2000’li yılların başında IMF ve Dünya Bankası ile yapılan anlaşmalar çerçevesinde bitkisel ve hayvansal üretim sistemini çökerterek, Türkiye’yi küresel tarım-gıda şirketlerinin pazarı haline getirmeyi amaçlayan politikalar uygulamaya konuldu. 2000 ve 2001 finansal krizlerinin ardından neoliberal politikaların daha sıkı bir şekilde uygulanması dayatıldı.

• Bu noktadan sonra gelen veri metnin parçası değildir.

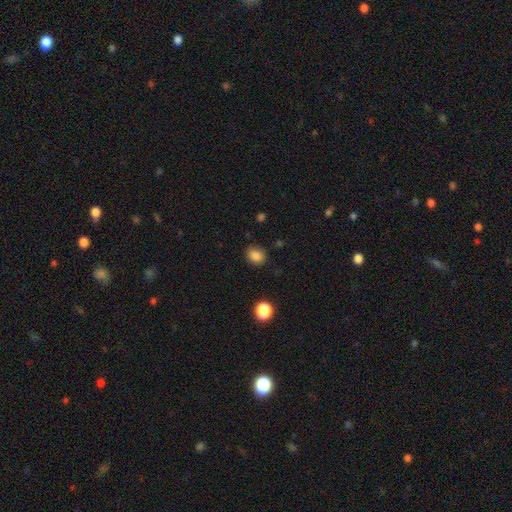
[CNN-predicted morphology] Smooth or featured: smooth — 84% (star or artifact — 11%)
How rounded: round — 55% (in between — 44%)
Merging: none — 81% (minor disturbance — 14%)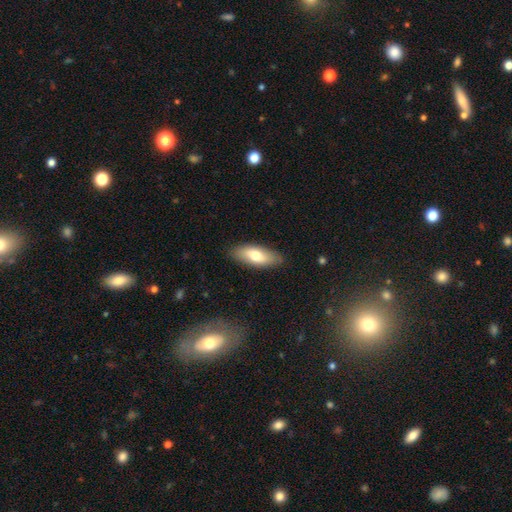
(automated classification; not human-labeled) Smooth or featured? smooth (71%)
How rounded? in between (79%)
Merging? none (86%)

Yaşanan krizin ağır baskısı altında ezilen ve tepki duyan yoksul kesimler; 3 Kasım 2002 seçimlerinde sağın tek alternatifi olarak Adalet ve Kalkınma Partisi’ne (AKP) yöneldiler. Tarım politikasının esaslarını “devletin fiyatlara müdahalesi yerine, fiyatların serbest piyasada oluşması; doğrudan gelir desteği (DGD) sisteminin sürdürülmesi; tarımsal faaliyet gösteren KİT’lerin özelleştirilmesi ve devlet arazilerinin uygun koşullarla özel sektör işletmelerine kullandırılması” olarak açıklayan AKP; hükümetin bir yıllık "acil planı"nda "IMF ile yapılan stand-by anlaşmasına dayalı ekonomik programın temel çatısını bozmayacağını" belirtti.

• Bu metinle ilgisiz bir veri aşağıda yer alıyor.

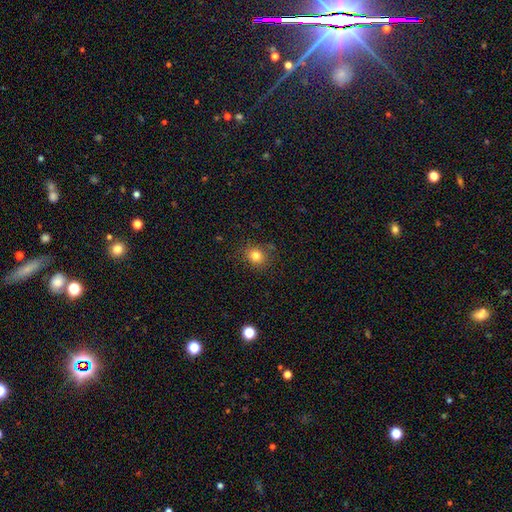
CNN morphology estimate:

IMF ve Dünya Bankası’nın tarımda yapısal dönüştürme programlarının en tahripkâr olanı Tarım Reformu Uygulama Projesi (ARIP) adı altında yürütüldü. Bu program çerçevesinde tarımı destekleyen, girdi ve teknoloji sağlayan kurumlar özelleştirildi/tasfiye edildi; tarım birlikleri zayıflatıldı, işlevsizleştirildi ve tasfiye koşulları yaratıldı. Küçük üreticiliğin çözülme sürecini hızlanırken yerini tarım şirketlerine dayalı bir yapı almaya başladı. Ekilmeyen tarım alanları hızla arttı. Ülke nüfusu artarken üretim ya artmadı ya da yatay bir seyir izledi. Bu nedenle ithalat devasa boyutlara ulaştı.
Nitekim 2015 Yılı Programı’nda da tarım sektöründeki yeniden yapılanma sürecinde ortaya çıkan işsizlik ve yoksulluk başta olmak üzere, göçten kaynaklanan sosyo-ekonomik olumsuzlukların azaltılması amacıyla politikalar uygulanması gerektiği vurgulanmaktadır.

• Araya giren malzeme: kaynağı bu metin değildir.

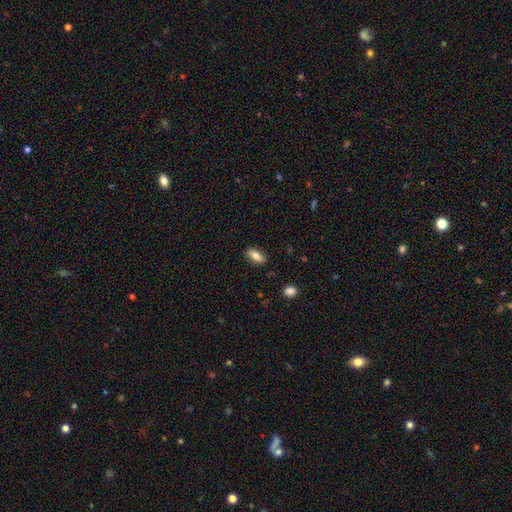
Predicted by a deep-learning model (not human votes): Smooth or featured? Predicted: smooth (p=0.79). How rounded? Predicted: in between (p=0.82). Merging? Predicted: none (p=0.86).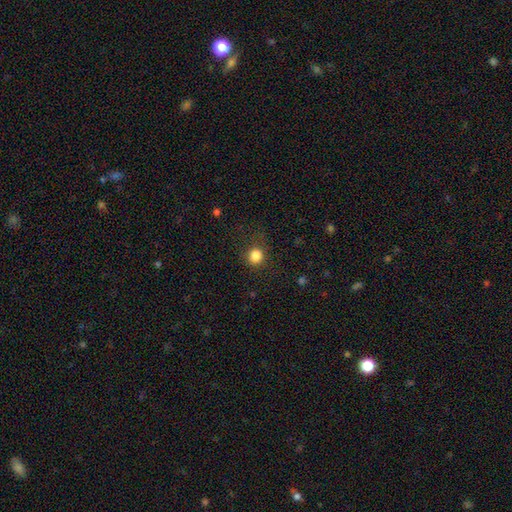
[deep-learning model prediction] Morphology: type=smooth (84%); roundness=round (88%); merging=none (82%).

Haziran 2015 Seçimlerine doğru siyasi partiler hazırladıkları seçim bildirgelerinde tarımı yeniden gündeme getirdiler. Vaatler özellikle mazot, gübre, yem gibi temel girdiler üzerindeki vergi yükünün azaltılmasına odaklanıyor. Kısaca şöyle özetlemek mümkün:
Adalet ve Kalkınma Partisi (AKP)
* Tarımsal destekler alt havzalar düzeyinde, bölgesel ve ürün bazında düzenlenecek.
* 2015 yılında 10 milyar lira nakit hibe desteği verilecek.
* Tarım sigortalarının kapsamı genişletilecek.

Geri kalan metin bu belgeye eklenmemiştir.